On blackcurrants you can completely remove up to a third of the oldest canes at a time – usually the thickest and darkest ones – to stimulate vigorous replacements. Or, to keep it even simpler, just cut out all of the canes that have just fruited.
For red and white currants, aim to encourage an open, bowl-like shape. Prune back new growth by a half and cut the side shoots coming off the main stems to two buds. You also want to keep the short stem, or ‘leg’, that the branches emerge from clear of any shoots.
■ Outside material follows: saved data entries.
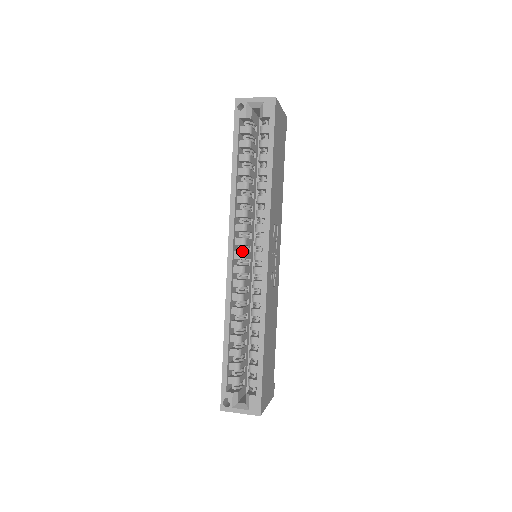
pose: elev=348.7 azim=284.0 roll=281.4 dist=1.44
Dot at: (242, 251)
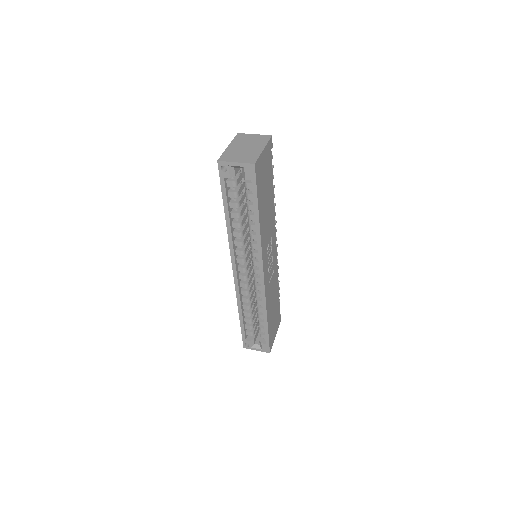
Dot at: occluded
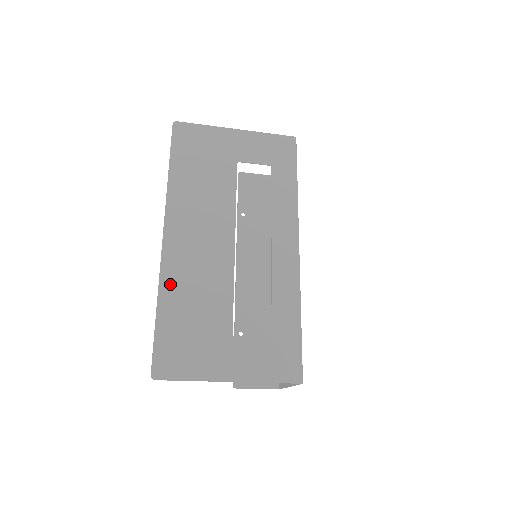
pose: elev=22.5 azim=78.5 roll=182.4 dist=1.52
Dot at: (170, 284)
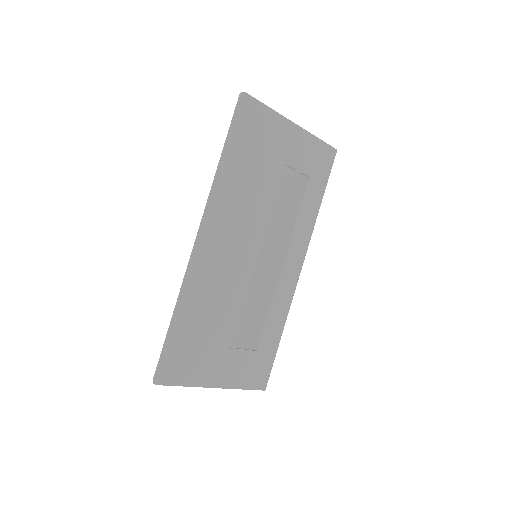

Red- and whitecurrants will also benefit from a midsummer prune. Simply cut back side shoots that have grown that season to around three to five leaves.
Whatever you’re pruning, make sure all cuts are made just above a bud that faces out from the bush. This way you’ll get less growth directed into the bush and congesting it, which is a recipe for disease.
As soon as the berries start to form, cover your bushes with netting to keep birds off or – if you’re growing lots of fruit – consider setting up a fruit cage to keep all of your prized pickings secure.
Harvest the berries once they’ve taken up their final color. Currants are grouped in trusses called ‘strigs’. You can pick off individual currants, but you’ll find it a lot easier to pick or cut off an entire strig in one go. The simplest way to then get the berries off the stalk is to comb them off with a table fork.
Currants are precious jewels that won’t last long. They’ll store in the fridge for a few days, but like all berries, use them up as soon as you can. One of the real plus points of currants is that they are a breeze to freeze, and they are just magnificent in smoothies or turned into crumbles.